ON THE DIALECTICAL SOLUTION OF THE PROBLEM ABOUT RAPIDLY INCREASING NUMBER OF LAWYERS IN TURKEY
Hüseyin Can Demirkan[1]*
ÖZ
Bu çalışmada Türkiye’de son dönemde avukat sayısının hızla artmasına neden olan etmenler ve bunların yargıya getirdiği birtakım sorunlar tahlil edilmiş olup bu sorunların önüne geçilmesi için çeşitli uzmanlar tarafından yaygın olarak sunulan bir görüş tez, çalışma için geliştirilen başka bir görüş ise antitez şeklinde belirlenmiş; diyalektiğin bir gerekliliği olarak da bu iki görüşten bir sentez üretilmiştir.

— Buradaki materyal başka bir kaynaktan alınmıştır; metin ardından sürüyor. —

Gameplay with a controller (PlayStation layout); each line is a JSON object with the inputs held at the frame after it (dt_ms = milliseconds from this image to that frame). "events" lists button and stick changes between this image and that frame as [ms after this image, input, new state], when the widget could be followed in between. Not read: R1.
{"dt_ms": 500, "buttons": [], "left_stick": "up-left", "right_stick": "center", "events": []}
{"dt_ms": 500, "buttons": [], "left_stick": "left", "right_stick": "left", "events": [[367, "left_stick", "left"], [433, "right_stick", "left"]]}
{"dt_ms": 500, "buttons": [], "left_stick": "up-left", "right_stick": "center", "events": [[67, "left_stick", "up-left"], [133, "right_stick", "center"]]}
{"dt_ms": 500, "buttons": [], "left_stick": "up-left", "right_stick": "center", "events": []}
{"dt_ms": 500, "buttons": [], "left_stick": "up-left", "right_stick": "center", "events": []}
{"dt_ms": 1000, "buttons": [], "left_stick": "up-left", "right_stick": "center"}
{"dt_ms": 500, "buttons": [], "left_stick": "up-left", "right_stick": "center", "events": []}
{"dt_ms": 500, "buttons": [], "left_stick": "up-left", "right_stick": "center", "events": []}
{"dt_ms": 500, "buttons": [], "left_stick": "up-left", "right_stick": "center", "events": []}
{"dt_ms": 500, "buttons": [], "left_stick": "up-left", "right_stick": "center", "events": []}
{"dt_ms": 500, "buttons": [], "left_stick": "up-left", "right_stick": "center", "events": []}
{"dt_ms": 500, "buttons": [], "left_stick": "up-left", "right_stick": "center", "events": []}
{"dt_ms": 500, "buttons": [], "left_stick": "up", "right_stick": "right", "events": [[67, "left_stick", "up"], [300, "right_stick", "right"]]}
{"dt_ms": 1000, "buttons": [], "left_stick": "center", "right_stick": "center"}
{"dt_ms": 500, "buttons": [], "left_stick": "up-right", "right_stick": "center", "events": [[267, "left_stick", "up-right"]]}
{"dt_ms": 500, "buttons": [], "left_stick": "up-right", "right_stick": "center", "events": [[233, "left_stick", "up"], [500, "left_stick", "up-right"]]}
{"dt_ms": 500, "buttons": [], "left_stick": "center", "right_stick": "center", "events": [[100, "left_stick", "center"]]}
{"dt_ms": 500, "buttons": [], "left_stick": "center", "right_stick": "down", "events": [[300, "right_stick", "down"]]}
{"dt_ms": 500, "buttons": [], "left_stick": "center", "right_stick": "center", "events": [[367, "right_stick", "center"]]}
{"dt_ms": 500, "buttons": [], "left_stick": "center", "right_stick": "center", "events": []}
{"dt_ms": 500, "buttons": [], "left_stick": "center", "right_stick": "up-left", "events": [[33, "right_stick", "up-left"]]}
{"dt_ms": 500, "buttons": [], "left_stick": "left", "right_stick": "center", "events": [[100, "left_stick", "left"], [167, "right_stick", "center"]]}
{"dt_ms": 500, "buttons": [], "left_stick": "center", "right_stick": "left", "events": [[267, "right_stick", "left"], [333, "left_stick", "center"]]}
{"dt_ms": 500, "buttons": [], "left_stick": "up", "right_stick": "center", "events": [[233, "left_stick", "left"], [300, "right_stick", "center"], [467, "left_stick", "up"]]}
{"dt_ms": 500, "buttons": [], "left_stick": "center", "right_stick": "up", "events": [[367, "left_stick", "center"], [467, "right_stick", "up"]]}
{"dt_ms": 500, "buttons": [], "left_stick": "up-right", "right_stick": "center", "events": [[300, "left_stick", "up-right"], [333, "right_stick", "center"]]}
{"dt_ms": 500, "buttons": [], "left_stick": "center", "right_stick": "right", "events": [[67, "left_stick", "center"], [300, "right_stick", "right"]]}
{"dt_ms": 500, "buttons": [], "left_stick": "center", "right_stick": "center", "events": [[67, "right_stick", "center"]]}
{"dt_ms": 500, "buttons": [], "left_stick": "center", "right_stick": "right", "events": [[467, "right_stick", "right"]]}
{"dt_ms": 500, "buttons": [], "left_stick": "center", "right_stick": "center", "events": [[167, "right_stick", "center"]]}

Anahtar kelimeler: Hukuk fakültesi, avukat, yargı, diyalektik.
ABSTRACT
In this study, the reasons for the rapidly increasing number of lawyers in Turkey and the problems about jurisdiction were entreated, a thesis which is offered by specialists and an antithesis which is developed by this study were determined to solve these problems and a synthesis was produced as a necessity of the dialectic.
Key words: Faculty of law, lawyer, jurisdiction, dialectic.
1. TÜRKİYE’DE AVUKATLIĞIN BİR KİTLE HALİNE DÖNÜŞME NEDENLERİ VE BERABERİNDE GETİRDİĞİ SORUNLAR
Avukat: Hak ve yasa işlerinde isteyenlere yol göstermeyi, mahkemelerde, devlet dairelerinde başkalarının hakkını aramayı, korumayı meslek edinen ve bunun için yasanın gerektirdiği şartları taşıyan kimse[2].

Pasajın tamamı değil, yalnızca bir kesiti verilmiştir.